Post by Erik » 04 Jan 2003, 21:14

Mr Bunch wrote:
Quote:
What is the motivation and purpose of the alleged “hate speech” that needs laws against it being disseminated and to suppress its abuse and denigration of truth?

So Erik equates laws passed against the public denial of the Holocaust with Bradley Smith's and CODOH's denial of the Holocaust and it's implicit claim that Jews have lied about it?

Quote:
Does it try to set apart a zone of hate – sickly cowardly hate – for what the Jew personifies and for what persists in the Jews?

So Erik equates hating those who attempted genocide with antisemitism?

Quote:
As the Christ killer generation has passed from the scene, what Jews personify and what persists in the Jews has changed. What Jews personified in year 0 – at Calvary – is not what a different generation of Jews personify today.
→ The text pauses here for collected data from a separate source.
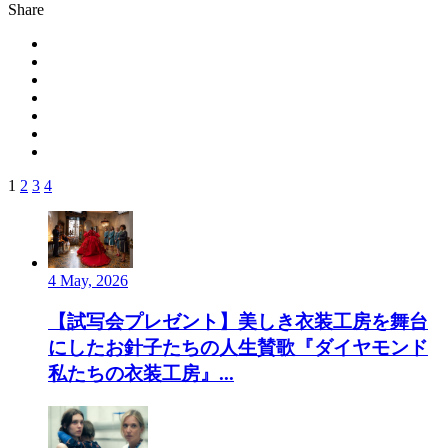
Share
1
2
3
4
4 May, 2026
【試写会プレゼント】美しき衣装工房を舞台
にしたお針子たちの人生賛歌『ダイヤモンド
私たちの衣装工房』...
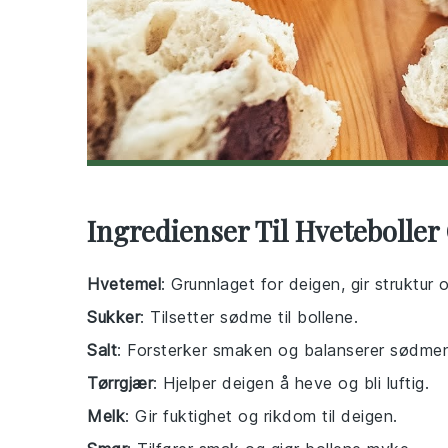
Ingredienser Til Hveteboller
Hvetemel
: Grunnlaget for deigen, gir struktur 
Sukker
: Tilsetter sødme til bollene.
Salt
: Forsterker smaken og balanserer sødme
Tørrgjær
: Hjelper deigen å heve og bli luftig.
Melk
: Gir fuktighet og rikdom til deigen.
So Erik believes the Jews killed Christ, and are as deserving of hatred as those who sought to exterminate the Jews of Europe? Or is Erik asserting that both the Christ Killer charge and the genocide charge are false?
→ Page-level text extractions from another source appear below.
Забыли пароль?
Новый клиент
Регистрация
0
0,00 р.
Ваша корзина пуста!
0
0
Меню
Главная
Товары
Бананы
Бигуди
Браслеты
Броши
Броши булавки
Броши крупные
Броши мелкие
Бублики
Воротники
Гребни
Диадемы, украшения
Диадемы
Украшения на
With Erik it is difficult to tell, since he seems to prefer thoughtless words to thinking.
“So Erik equates…?”
“So Erik believes…?”
“With Erik it is difficult to tell…”!

And then Mr. Bunch tell’em what Erik prefers!

I was actually trying to “think” with “thougthless words”.
Isn't it relevant to ask? Bradley R. Smith and his Committee for Open Debate on the Holocaust are a travesty and a repudiation of all that a university should stand for when falsehood is disseminated and truth is suppressed.
What does this MEAN? Who is suppressing what? What ”Debate” is ”Open”? Are there any historical déjà-vu’s around? Can we learn from history? Jewish history? Revision of the Bible readings?
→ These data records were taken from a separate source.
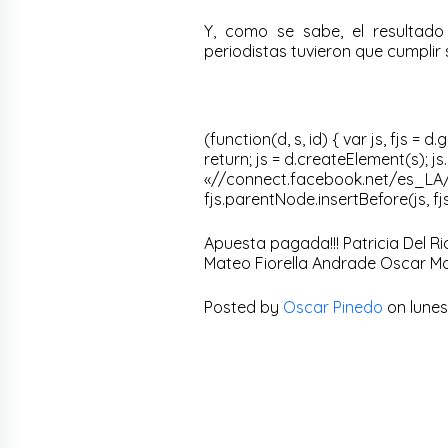
Y, como se sabe, el resultado
periodistas tuvieron que cumpli
(function(d, s, id) { var js, fjs 
return; js = d.createElement(s); js.i
«//connect.facebook.net/es_LA/s
fjs.parentNode.insertBefore(js, fj
Apuesta pagada!!! Patricia Del 
Mateo Fiorella Andrade Oscar M
Posted by
Oscar Pinedo
on lunes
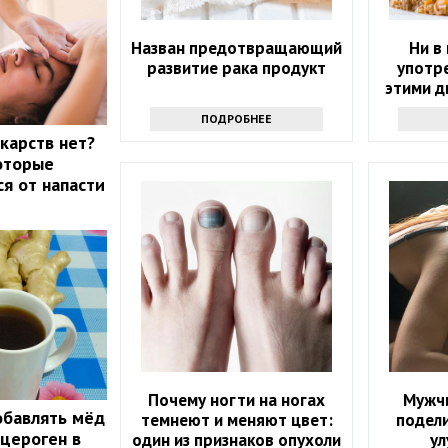
Назван предотвращающий
Ни в
развитие рака продукт
употре
этими д
возм
ПОДРОБНЕЕ
п
екарств нет?
которые
ся от напасти
Почему ногти на ногах
Мужч
обавлять мёд
темнеют и меняют цвет:
подел
нцероген в
один из признаков опухоли
ул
Can God and Truth and Freedom and Human Rights etc. become ”thoughtless words”? Can you make their ”emptiness” resound by using them where thoughts ought to be? By ”knocking them about” a bit?

Erik wrote concerning ”hate”:
When is it to be “set apart” with Hate Speech laws, and when will it be allowed to persist – in laws against Hate Speech?


If there is a “healthy virile” variety, how do you distinguish it from its opposite? Do we know from Law and Orthodoxy?

Or from the HISTORY of such laws and such orthodoxy?